We avoid the waiting room. Because, well, we don’t like waiting. We want things to happen sooner. Now, preferably. The irony wasn’t lost on me as I sat there with family members who like to get things done, who like action, who like going places. And we were all waiting.
Waiting reminds us that we’re not in control. It reminds us that there are forces we can’t understand. It reminds us of our creatureliness. Because of this, the finest feature of the waiting room is that it forces us to pray. To turn our attention toward the Creator. To be reminded that we do, in fact, have a loving and all-powerful heavenly Father. To take our eyes off the present (and the mundane?) and be reminded that something bigger than me, something bigger than us is taking place. Waiting can be instrumental in restoring us to a flourishing “Creator-created” relationship.
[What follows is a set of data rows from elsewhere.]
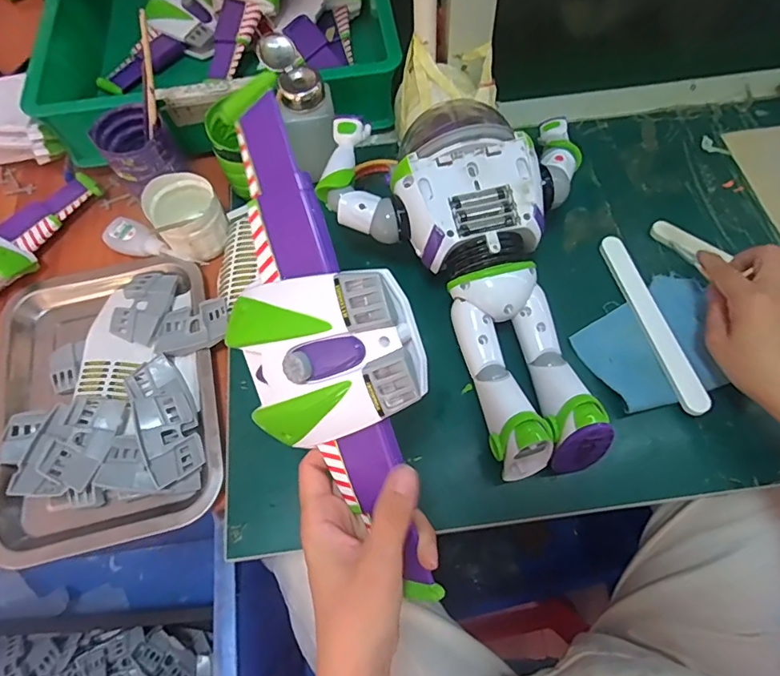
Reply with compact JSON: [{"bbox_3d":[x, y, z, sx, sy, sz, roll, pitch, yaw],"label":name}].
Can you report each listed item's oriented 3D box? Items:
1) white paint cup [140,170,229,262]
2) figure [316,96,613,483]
[{"bbox_3d":[-0.193,-0.115,0.476,0.065,0.050,0.071,-28,67,-10],"label":"white paint cup"},{"bbox_3d":[0.092,-0.068,0.415,0.238,0.085,0.352,-19,79,-6],"label":"figure"}]

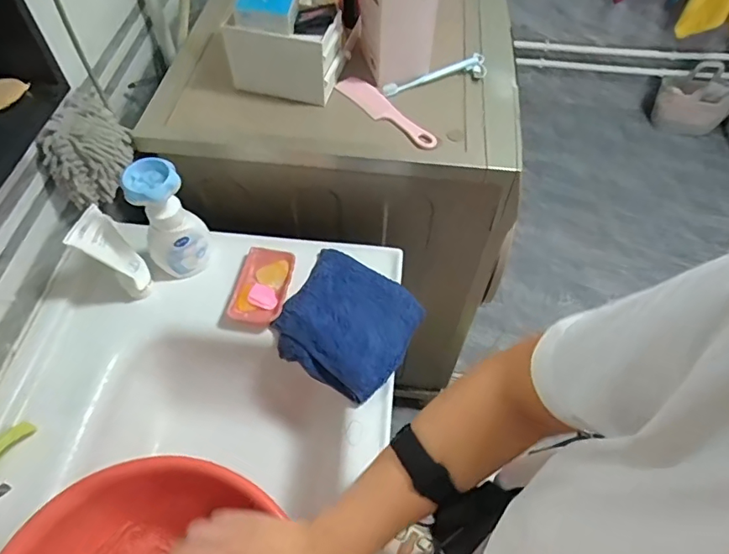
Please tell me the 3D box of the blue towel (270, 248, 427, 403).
[{"bbox_3d":[-0.023,0.063,0.729,0.186,0.031,0.186,26,59,16],"label":"blue towel"}]

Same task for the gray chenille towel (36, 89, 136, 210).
[{"bbox_3d":[-0.400,-0.187,0.734,0.064,0.118,0.135,17,56,11],"label":"gray chenille towel"}]

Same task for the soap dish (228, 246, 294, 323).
[{"bbox_3d":[-0.154,0.012,0.762,0.079,0.018,0.132,8,55,5],"label":"soap dish"}]

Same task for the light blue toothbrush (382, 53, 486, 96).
[{"bbox_3d":[0.128,-0.346,0.875,0.198,0.013,0.043,-23,84,-11],"label":"light blue toothbrush"}]

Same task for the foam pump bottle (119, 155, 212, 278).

There’s no better time of year for this either. The arrival of Messiah was the culmination of centuries spent in the waiting room. The waiting room of earth was finally filled with the joyous sounds of a newborn King. Tears of joy. Shouts of excitement. “For unto us a child is born, unto us a Son is given.” Simeon was “waiting for the consolation of Israel.” (Luke 2:25) And from the waiting room he uttered this words:
My eyes have seen your salvation, which you have prepared in the sight of all nations: a light for revelation to the Gentiles, and the glory of your people Israel. (Luke 2:31-32)
You may be stuck in a waiting room in some area of life. But Christmas is the annual reminder that the wait is over. So this week, let the joyful noise from your waiting room fill your life.